## Record set:
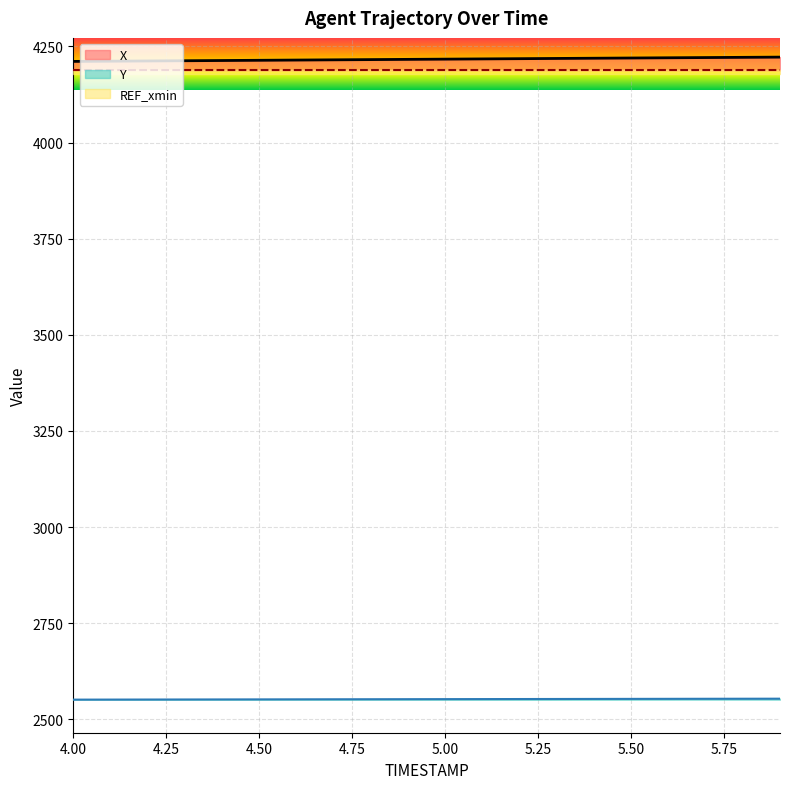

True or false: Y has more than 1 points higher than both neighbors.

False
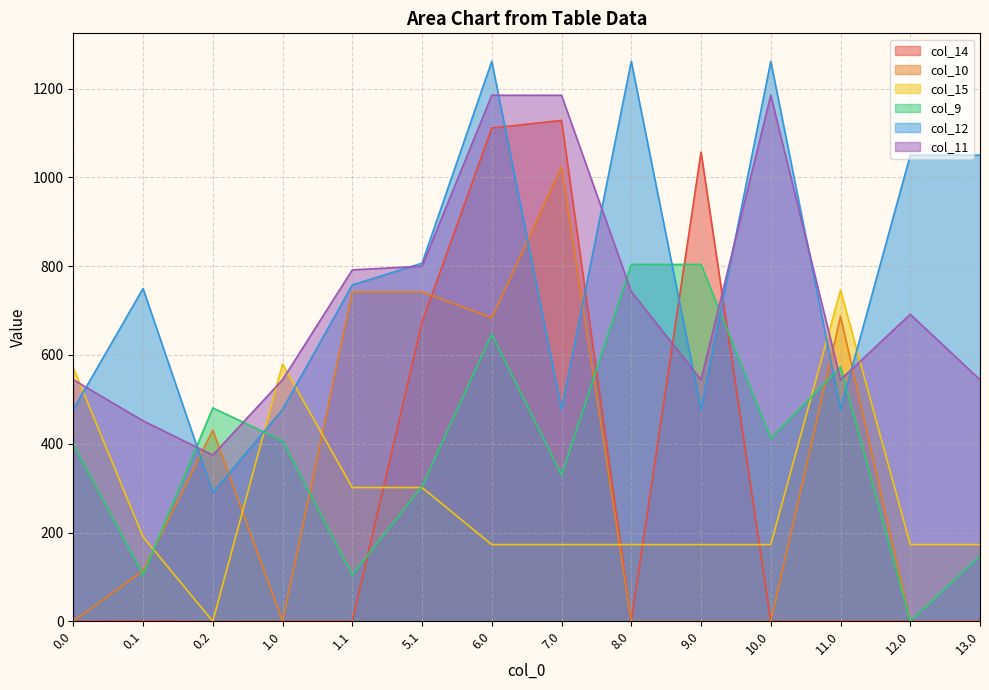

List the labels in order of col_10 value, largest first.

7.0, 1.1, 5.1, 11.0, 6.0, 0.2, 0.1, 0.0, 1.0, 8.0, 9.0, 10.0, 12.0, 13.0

--

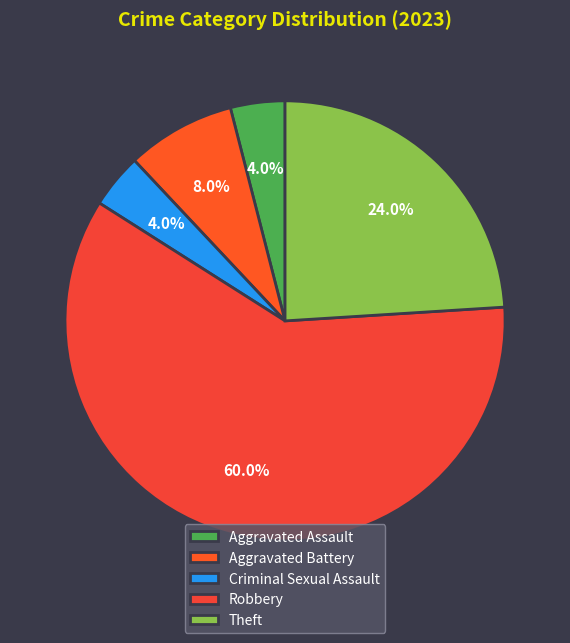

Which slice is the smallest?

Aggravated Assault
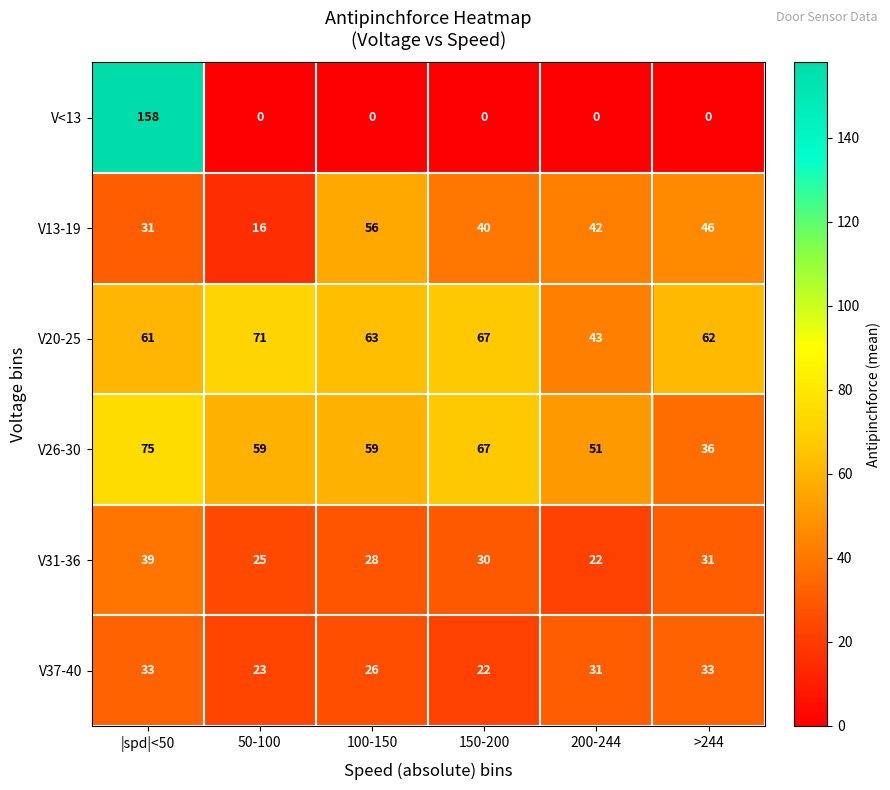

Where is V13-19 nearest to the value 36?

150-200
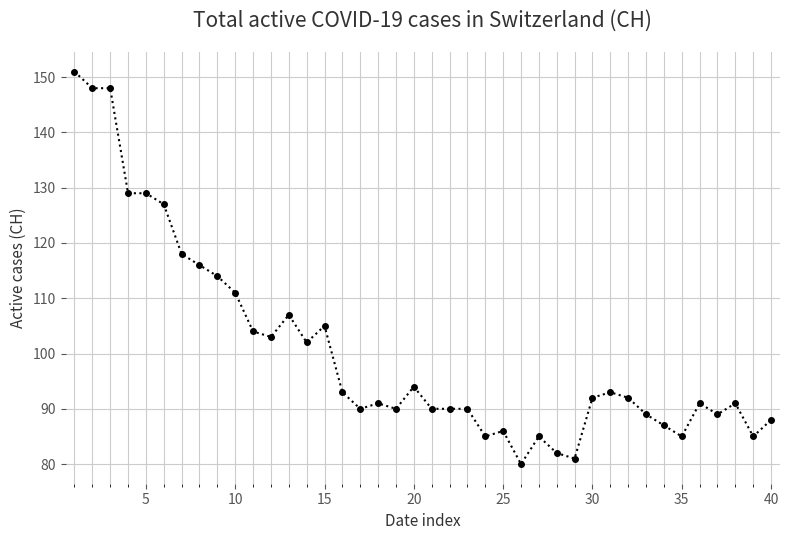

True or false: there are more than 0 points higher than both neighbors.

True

## Exercise details:
Pull out every line of the items above that contains the word "neighbors", and copy each one out in full.

## Response to this exercise:
True or false: Y has more than 1 points higher than both neighbors.
True or false: there are more than 0 points higher than both neighbors.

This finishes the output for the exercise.